Divertissement

L’Amérique veut-elle continuer les sanctions contre le Soudan?

Le lundi 2 novembre, le bureau exécutif américain du président a publié un avis dans le Federal Register concernant la reprise de la situation d’urgence nationale concernant le Soudan. Selon cet avis, deux décrets exécutifs mettant en œuvre une liste de sanctions liées au terrorisme au Soudan resteront en vigueur. Ce décret exécutif contre le Soudan a été mis en œuvre pour la première fois en 1997, puis étendu au Darfour en 2006 suite aux violations des droits de l’homme commises par l’ancien gouvernement soudanais.

On s’attendait à ce que ces sanctions contre le Soudan soient levées lorsque l’administration américaine a officiellement déclaré son intention de retirer le Soudan de la liste des États sponsors de la terreur (SST) le 23 octobre.
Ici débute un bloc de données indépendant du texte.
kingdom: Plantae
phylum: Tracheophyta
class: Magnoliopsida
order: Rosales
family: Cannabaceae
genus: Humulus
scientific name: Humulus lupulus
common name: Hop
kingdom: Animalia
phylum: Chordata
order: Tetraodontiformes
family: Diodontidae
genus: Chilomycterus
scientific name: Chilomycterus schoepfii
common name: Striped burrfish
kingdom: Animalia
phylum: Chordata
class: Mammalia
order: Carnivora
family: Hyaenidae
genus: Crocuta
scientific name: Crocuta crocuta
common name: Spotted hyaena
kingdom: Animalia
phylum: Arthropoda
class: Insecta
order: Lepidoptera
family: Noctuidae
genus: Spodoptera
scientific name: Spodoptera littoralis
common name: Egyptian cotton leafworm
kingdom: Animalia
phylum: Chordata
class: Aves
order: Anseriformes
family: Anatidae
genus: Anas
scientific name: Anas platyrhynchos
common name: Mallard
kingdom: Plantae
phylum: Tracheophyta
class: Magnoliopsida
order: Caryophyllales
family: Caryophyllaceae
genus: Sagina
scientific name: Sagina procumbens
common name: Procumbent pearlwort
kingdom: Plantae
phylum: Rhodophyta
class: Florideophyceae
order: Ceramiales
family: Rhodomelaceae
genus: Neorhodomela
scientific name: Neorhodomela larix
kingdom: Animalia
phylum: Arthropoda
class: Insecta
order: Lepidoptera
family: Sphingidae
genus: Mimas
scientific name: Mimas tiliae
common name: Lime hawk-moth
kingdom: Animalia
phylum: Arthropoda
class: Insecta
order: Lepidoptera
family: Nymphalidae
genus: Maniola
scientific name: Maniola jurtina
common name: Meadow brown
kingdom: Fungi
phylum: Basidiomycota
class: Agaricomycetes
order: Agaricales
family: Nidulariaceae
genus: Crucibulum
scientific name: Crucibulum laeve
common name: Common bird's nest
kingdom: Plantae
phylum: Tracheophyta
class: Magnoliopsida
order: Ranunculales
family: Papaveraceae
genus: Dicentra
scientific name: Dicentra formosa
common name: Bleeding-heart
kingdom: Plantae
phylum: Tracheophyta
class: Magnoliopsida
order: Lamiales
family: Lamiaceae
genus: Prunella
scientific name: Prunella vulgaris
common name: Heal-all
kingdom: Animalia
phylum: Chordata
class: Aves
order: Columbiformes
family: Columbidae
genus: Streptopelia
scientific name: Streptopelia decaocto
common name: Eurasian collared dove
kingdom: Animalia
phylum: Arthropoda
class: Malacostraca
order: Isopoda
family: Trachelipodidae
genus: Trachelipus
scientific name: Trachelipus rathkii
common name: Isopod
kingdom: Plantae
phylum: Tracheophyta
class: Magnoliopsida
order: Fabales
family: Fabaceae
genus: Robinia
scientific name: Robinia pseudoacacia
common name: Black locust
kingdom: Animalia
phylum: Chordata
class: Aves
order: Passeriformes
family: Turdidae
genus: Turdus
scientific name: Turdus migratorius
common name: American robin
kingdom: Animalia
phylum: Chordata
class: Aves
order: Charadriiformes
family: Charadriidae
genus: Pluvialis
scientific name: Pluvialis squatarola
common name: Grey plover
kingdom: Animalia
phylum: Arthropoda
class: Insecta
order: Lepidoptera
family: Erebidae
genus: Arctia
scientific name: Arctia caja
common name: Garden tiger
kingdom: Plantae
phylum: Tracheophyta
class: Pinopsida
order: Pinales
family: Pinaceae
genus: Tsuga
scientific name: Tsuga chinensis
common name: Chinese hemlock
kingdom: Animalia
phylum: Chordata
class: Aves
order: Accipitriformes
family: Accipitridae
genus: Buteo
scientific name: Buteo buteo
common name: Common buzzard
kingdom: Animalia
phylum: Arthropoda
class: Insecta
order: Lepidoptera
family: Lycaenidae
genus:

La décision a été prise après que le gouvernement de transition du Soudan avec Israël a accepté de normaliser les relations diplomatiques et payé 335 millions de dollars américains en compensation des victimes du terrorisme.

L’avis du bureau du président américain indique que «malgré les récents progrès positifs», les «actions et politiques du gouvernement soudanais constituent une menace inhabituelle et extraordinaire pour la sécurité nationale et la politique étrangère des États-Unis». La déclaration disait: “J’ai donc veillé à ce qu’il soit nécessaire de poursuivre l’urgence nationale déclarée dans le décret 13067 concernant le Soudan qui a été prorogé par le décret 13400”.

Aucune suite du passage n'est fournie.